Supermercado na zona sul do Rio de Janeiro.

Comércio da RMC acumula perda de R$ 5,48 bilhões em 15 meses

Impacto no faturamento foi provocado pelas restrições impostas pelo agravamento da pandemia de Covid-19

O comércio varejista da RMC (Região Metropolitana de Campinas) acumula perda de R$ 433,3 milhões no faturamento entre janeiro a abril de 2021, segundo balanço divulgado nesta segunda-feira (17) pela Acic (Associação Comercial e Industrial de Campinas). Em 15 meses – entre janeiro de 2020 e o mês passado -, o saldo negativo é de R$ 5,48 bilhões.
De acordo com a entidade, dados de abril de 2021 da Boa Vista – SCPC, referentes ao faturamento do comércio em Campinas, que foi de R$ 171,1 milhões, apresentam redução de 17,45% em relação a março (R$ 207,3 milhões), e de 9,5% na comparação com abril de 2020 (R$ 189,1 milhões).
“Vale lembrar que, em abril, em função do agravamento da pandemia de Covid-19, os setores de comércio e serviços sofreram redução no horário de funcionamento e na capacidade de público, por determinação do Governo do São Paulo, que instaurou as fases emergencial e de transição. Essas restrições de funcionamento do comércio para as lojas físicas afetaram de forma agressiva as vendas do varejo”, explica o economista da Acic, Laerte Martins.
Em Campinas, as vendas físicas registraram faturamento de R$ 630 milhões em abril de 2021, representando 90,5% do resultado obtido em abril de 2020, de R$ 696,10 (perda de 9,5%). Na RMC, o faturamento foi de R$ 1,5 bilhão, ou 90,57% do montante de abril de 2020 (R$ 1,657 bilhão, com perda de 9,43%).
Nas vendas de bens não duráveis, supermercados (10,2%), postos de combustíveis (6,2%) e drogarias e farmácias (4,2%), foram os que apresentaram os melhores resultados no primeiro quadrimestre de 2021. Nas vendas de bens duráveis, o segmento de materiais de construção evoluiu em 1,2%; enquanto o de vestuários sofreu queda de 5,3% e o de móveis e lojas de departamentos tiveram redução de 1,30%. As vendas de serviços tiveram saldos bastante negativos em bares e restaurantes (-23,5%) e em turismo e transportes (-12%), também no quadrimestre. Considerando apenas abril de 2021, as principais vendas foram as de ovos de Páscoa (2%); vestuário e calçados (1,8%), bebidas (1,7%) e eletrodomésticos (1%).
O e-commerce teve aumento de R$ 63,4 milhões, faturados em abril de 2020, para R$ 81,8 milhões, registrado em abril de 2021, uma expansão de 29%, nesta comparação.
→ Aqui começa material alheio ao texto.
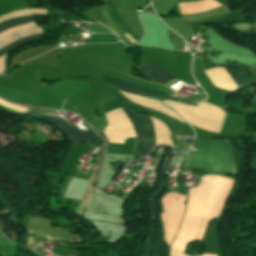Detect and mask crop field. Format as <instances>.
<instances>
[{
	"mask_svg": "<svg viewBox=\"0 0 256 256\" xmlns=\"http://www.w3.org/2000/svg\"><path fill=\"white\" fill-rule=\"evenodd\" d=\"M193 147L185 156L184 167L235 173L230 141L197 138Z\"/></svg>",
	"mask_w": 256,
	"mask_h": 256,
	"instance_id": "obj_1",
	"label": "crop field"
},
{
	"mask_svg": "<svg viewBox=\"0 0 256 256\" xmlns=\"http://www.w3.org/2000/svg\"><path fill=\"white\" fill-rule=\"evenodd\" d=\"M126 114L130 118L138 136L137 147L135 155L136 157H141L145 155L148 150L155 145V126L152 118L148 115L138 114L133 109L124 108ZM106 136L108 142H112L110 135L107 130L103 132Z\"/></svg>",
	"mask_w": 256,
	"mask_h": 256,
	"instance_id": "obj_2",
	"label": "crop field"
},
{
	"mask_svg": "<svg viewBox=\"0 0 256 256\" xmlns=\"http://www.w3.org/2000/svg\"><path fill=\"white\" fill-rule=\"evenodd\" d=\"M27 114L41 117L60 128L70 139V141H91L98 142V137L91 131L81 132L77 127H70L63 122L62 119L55 116L43 115L33 111L28 110Z\"/></svg>",
	"mask_w": 256,
	"mask_h": 256,
	"instance_id": "obj_3",
	"label": "crop field"
},
{
	"mask_svg": "<svg viewBox=\"0 0 256 256\" xmlns=\"http://www.w3.org/2000/svg\"><path fill=\"white\" fill-rule=\"evenodd\" d=\"M102 79H103L104 83L109 84L118 90L138 94L141 96H145V97H149V98H153V99H157V100H161V101H162V99H166V96H167V93H165V92L131 85V84L107 77L105 75L103 76Z\"/></svg>",
	"mask_w": 256,
	"mask_h": 256,
	"instance_id": "obj_4",
	"label": "crop field"
},
{
	"mask_svg": "<svg viewBox=\"0 0 256 256\" xmlns=\"http://www.w3.org/2000/svg\"><path fill=\"white\" fill-rule=\"evenodd\" d=\"M34 21V16H30V17H19V18H13L11 20H8V21H5L3 23L0 24V32L1 31H4L10 27H14V26H17V25H20V24H23V23H27V22H32ZM30 24H35V22H32V23H27V24H23V25H20V26H24V25H30ZM20 26H17V27H20ZM17 27H14V28H11L7 31H4L5 33L12 30V29H15ZM4 34L3 32L0 33V35ZM42 35L40 36H36V37H31V38H27V39H24L22 41H19L7 48H5L4 50L0 51V56L1 55H4L6 53H8L10 50H12L13 48H15L16 46L24 43V42H29V41H33V40H36V39H41Z\"/></svg>",
	"mask_w": 256,
	"mask_h": 256,
	"instance_id": "obj_5",
	"label": "crop field"
},
{
	"mask_svg": "<svg viewBox=\"0 0 256 256\" xmlns=\"http://www.w3.org/2000/svg\"><path fill=\"white\" fill-rule=\"evenodd\" d=\"M222 68L238 89L249 85L243 69L233 65H226Z\"/></svg>",
	"mask_w": 256,
	"mask_h": 256,
	"instance_id": "obj_6",
	"label": "crop field"
},
{
	"mask_svg": "<svg viewBox=\"0 0 256 256\" xmlns=\"http://www.w3.org/2000/svg\"><path fill=\"white\" fill-rule=\"evenodd\" d=\"M142 70L146 76L156 82L159 83H167L173 79H175L173 76L163 72L161 69H159L156 65H154L153 63L140 69ZM176 80V79H175ZM174 81V80H173ZM172 82V81H171ZM170 82V83H171ZM169 84V83H168ZM167 85V84H166Z\"/></svg>",
	"mask_w": 256,
	"mask_h": 256,
	"instance_id": "obj_7",
	"label": "crop field"
},
{
	"mask_svg": "<svg viewBox=\"0 0 256 256\" xmlns=\"http://www.w3.org/2000/svg\"><path fill=\"white\" fill-rule=\"evenodd\" d=\"M110 7H111V10H112V12H113V14H114V16H115L117 22H118L119 25H120V27H121L123 30H125L132 38H134V39L138 42L140 39H139L130 29H128V28L123 24V22H122V21L119 19V17L117 16V14H116V12H115L113 6L111 5ZM106 10H107V12H108V15H109L111 21L114 23V25L117 27V29H118L123 35L126 34V32L123 31V30L119 27V25L117 24L116 20L114 19L113 15H112V13H111V11H110L109 6L106 7ZM128 34L125 35V37H126L130 42L136 43V41H135L134 39H132Z\"/></svg>",
	"mask_w": 256,
	"mask_h": 256,
	"instance_id": "obj_8",
	"label": "crop field"
},
{
	"mask_svg": "<svg viewBox=\"0 0 256 256\" xmlns=\"http://www.w3.org/2000/svg\"><path fill=\"white\" fill-rule=\"evenodd\" d=\"M90 40H83L84 43H111L117 42L116 35H89Z\"/></svg>",
	"mask_w": 256,
	"mask_h": 256,
	"instance_id": "obj_9",
	"label": "crop field"
},
{
	"mask_svg": "<svg viewBox=\"0 0 256 256\" xmlns=\"http://www.w3.org/2000/svg\"><path fill=\"white\" fill-rule=\"evenodd\" d=\"M168 36L169 39L173 45L174 51H180V52H185V44L183 41H181L179 38H177L174 34L170 33L168 30ZM186 52H189L186 46Z\"/></svg>",
	"mask_w": 256,
	"mask_h": 256,
	"instance_id": "obj_10",
	"label": "crop field"
},
{
	"mask_svg": "<svg viewBox=\"0 0 256 256\" xmlns=\"http://www.w3.org/2000/svg\"><path fill=\"white\" fill-rule=\"evenodd\" d=\"M170 256H186V255L178 253V252L170 249ZM200 256H217V255L204 254V255H200Z\"/></svg>",
	"mask_w": 256,
	"mask_h": 256,
	"instance_id": "obj_11",
	"label": "crop field"
},
{
	"mask_svg": "<svg viewBox=\"0 0 256 256\" xmlns=\"http://www.w3.org/2000/svg\"><path fill=\"white\" fill-rule=\"evenodd\" d=\"M221 53H222L221 51L209 50L207 55H211L213 57H216V56H218Z\"/></svg>",
	"mask_w": 256,
	"mask_h": 256,
	"instance_id": "obj_12",
	"label": "crop field"
},
{
	"mask_svg": "<svg viewBox=\"0 0 256 256\" xmlns=\"http://www.w3.org/2000/svg\"><path fill=\"white\" fill-rule=\"evenodd\" d=\"M40 240H42L43 242L46 243L47 239H42V238H39Z\"/></svg>",
	"mask_w": 256,
	"mask_h": 256,
	"instance_id": "obj_13",
	"label": "crop field"
},
{
	"mask_svg": "<svg viewBox=\"0 0 256 256\" xmlns=\"http://www.w3.org/2000/svg\"><path fill=\"white\" fill-rule=\"evenodd\" d=\"M64 102V101H63Z\"/></svg>",
	"mask_w": 256,
	"mask_h": 256,
	"instance_id": "obj_14",
	"label": "crop field"
}]
</instances>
A perspectiva para maio de 2021 é de um avanço da Fase de Transição para a Fase Laranja, com menos restrições para o comércio e com a ampliação da vacinação contra a Covid-19.

INADIMPLÊNCIA
A inadimplência, medida pelos carnês em atraso e pelas vendas a prazo e avaliada no comparativo entre abril de 2021 e abril de 2020, teve uma redução de 17,31% em Campinas, feita com base nos registros “incluídos e excluídos”. Foram computados 74.492 carnês e boletos não pagos, que correspondem a R$ 53,6 milhões de endividamentos. Na RMC, foram computados 177.362 carnês e boletos não pagos, correspondendo a R$ 127,7 milhões em endividamentos, também na comparação entre abril de 2021 e abril de 2020.